+++ Data records +++

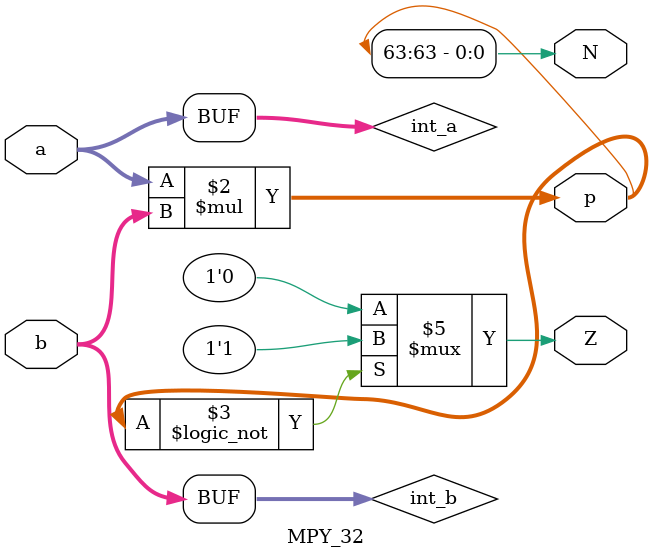
<source format=v>
`timescale 1ns / 1ps
module MPY_32(a, b, p, N, Z);
   input      [31:0] a, b;
	output reg        N, Z;
	output reg [63:0] p;
	
	// integer inputs for signed multiplication
	integer int_a, int_b;
	
	// performs multiplication and updates
	// both the negative and zero flag
	always@ (*) begin
	   int_a = a;
		int_b = b;
		p = int_a * int_b; // product
		
		// negative flag checks the highest bit of the
		// product to see if the number is negative, if
		// so set the negative flag high else set the 
		// flag low
		N = p[63];
		
		// check output the state of the product to see
		// if it is zero then set the zero flag high else
		// the flag goes low
		if(p == 64'h0)
		   Z = 1'b1;
		else
		   Z = 1'b0;
   end
	
endmodule

</source>
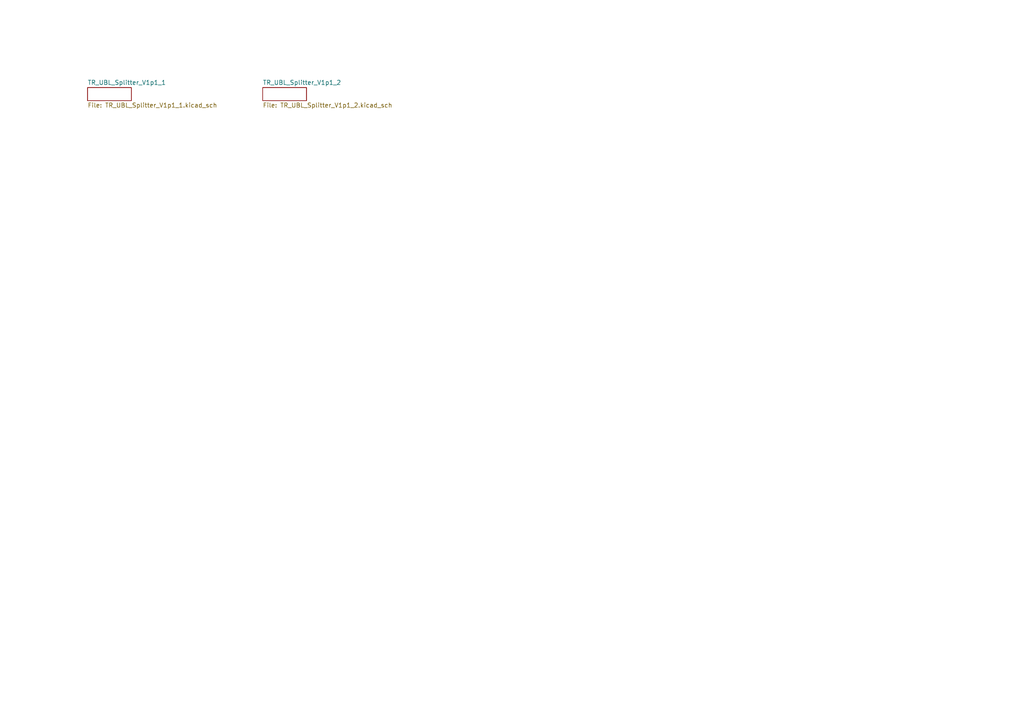
<source format=kicad_sch>
(kicad_sch
	(version 20231120)
	(generator "eeschema")
	(generator_version "8.0")
	(uuid "3f2d54b3-460b-4b88-a43d-d43571da615f")
	(paper "A4")
	(lib_symbols)
	(sheet
		(at 76.2 25.4)
		(size 12.7 3.81)
		(fields_autoplaced yes)
		(stroke
			(width 0)
			(type solid)
		)
		(fill
			(color 0 0 0 0.0000)
		)
		(uuid "350114eb-636e-4f55-886f-746e681325b9")
		(property "Sheetname" "TR_UBL_Splitter_V1p1_2"
			(at 76.2 24.6884 0)
			(effects
				(font
					(size 1.27 1.27)
				)
				(justify left bottom)
			)
		)
		(property "Sheetfile" "TR_UBL_Splitter_V1p1_2.kicad_sch"
			(at 76.2 29.7946 0)
			(effects
				(font
					(size 1.27 1.27)
				)
				(justify left top)
			)
		)
		(instances
			(project "TR_UBL_Splitter_V1p1"
				(path "/3f2d54b3-460b-4b88-a43d-d43571da615f"
					(page "2")
				)
			)
		)
	)
	(sheet
		(at 25.4 25.4)
		(size 12.7 3.81)
		(fields_autoplaced yes)
		(stroke
			(width 0)
			(type solid)
		)
		(fill
			(color 0 0 0 0.0000)
		)
		(uuid "a6af105e-e543-4e9d-b90f-02ee83ed434a")
		(property "Sheetname" "TR_UBL_Splitter_V1p1_1"
			(at 25.4 24.6884 0)
			(effects
				(font
					(size 1.27 1.27)
				)
				(justify left bottom)
			)
		)
		(property "Sheetfile" "TR_UBL_Splitter_V1p1_1.kicad_sch"
			(at 25.4 29.7946 0)
			(effects
				(font
					(size 1.27 1.27)
				)
				(justify left top)
			)
		)
		(instances
			(project "TR_UBL_Splitter_V1p1"
				(path "/3f2d54b3-460b-4b88-a43d-d43571da615f"
					(page "1")
				)
			)
		)
	)
	(sheet_instances
		(path "/"
			(page "1")
		)
	)
)

</source>
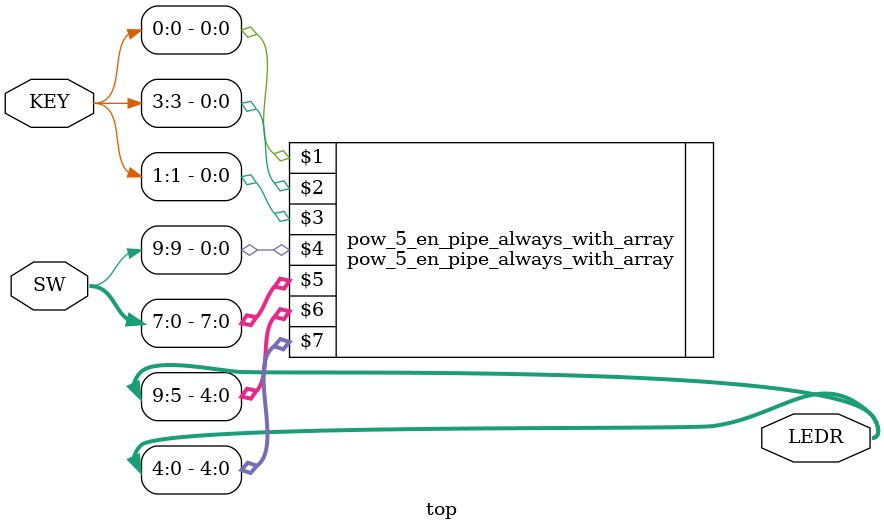
<source format=v>
module top (SW, KEY, LEDR);

	 input wire [9:0] SW;        // DE-series switches
    input wire [3:0] KEY;       // DE-series pushbuttons
   
	 output wire [9:0] LEDR;     // DE-series LEDs   

    pow_5_en_pipe_always_with_array pow_5_en_pipe_always_with_array (KEY[0], KEY[3], KEY[1], SW[9], SW[7:0], LEDR[9:5], LEDR[4:0]);

endmodule


</source>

+++

> **Task**
Return each line among the entries that holds the word "LEDR".

> **Result of the task**
module top (SW, KEY, LEDR);
	 output wire [9:0] LEDR;     // DE-series LEDs   
    pow_5_en_pipe_always_with_array pow_5_en_pipe_always_with_array (KEY[0], KEY[3], KEY[1], SW[9], SW[7:0], LEDR[9:5], LEDR[4:0]);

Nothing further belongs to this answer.